Gemäß § 23 Abs.1 Z8 Güterbeförderungsgesetz 1995 idF BGBl. I Nr. 17/1998, begeht eine Verwaltungsübertretung, die mit einer Geldstrafe bis zu 100.000 S zu ahnden ist, wer unmittelbar anwendbare Vorschriften der Europäischen Union über den Güterverkehr auf der Straße verletzt, sofern dies nicht nach anderen Vorschriften zu bestrafen ist. Bei Verwaltungsübertretungen gemäß Abs.1 Z8 hat dabei die Geldstrafe mindestens 20.000 S zu betragen (§ 23 Abs.2 leg.cit.).

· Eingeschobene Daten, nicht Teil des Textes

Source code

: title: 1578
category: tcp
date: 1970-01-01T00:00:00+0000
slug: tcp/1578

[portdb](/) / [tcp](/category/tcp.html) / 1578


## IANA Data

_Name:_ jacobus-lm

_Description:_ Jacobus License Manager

4.2. Aufgrund der erstbehördlichen Ermittlungen, der Begründung des angefochtenen Straferkenntnisses sowie auch aus den Berufungsausführungen geht einwandfrei hervor, dass eine grenzüberschreitende gewerbsmäßige Beförderung von Gütern durch den Bw als Lenker eines LKW mit deutschem Kennzeichen durchgeführt wurde und die erforderliche Gemeinschaftslizenz nicht mitgeführt und daher nicht auf Verlangen vorgewiesen wurde. Es wurde daher die vorzit. Bestimmung erwiesenermaßen verletzt. Bereits im Verfahren erster Instanz brachte der Bw vor, dass er wegen der Erkrankung eines Arbeitskollegen für dessen Fahrzeug mit dem im Spruch angeführten Kennzeichen kurzfristig eingesetzt wurde. Weil grundsätzlich die Fahrzeuge der Fa. E jeweils mit einer beglaubigten Abschrift der Gemeinschaftslizenz versehen seien, ging er davon aus, dass in dem von ihm übernommenen Fahrzeug eine beglaubigte Abschrift vorhanden ist. Auch in der Berufung wurde darauf hingewiesen, dass er in kürzester Zeit einen Arbeitskollegen ersetzen musste und daher, weil das Fahrzeug ständig in Betrieb war, davon ausging, dass die Fahrzeugpapiere in Ordnung und vollzählig im Fahrzeug vorhanden seien. Grundsätzlich sei aber eine Gemeinschaftslizenz für die Firma vorhanden.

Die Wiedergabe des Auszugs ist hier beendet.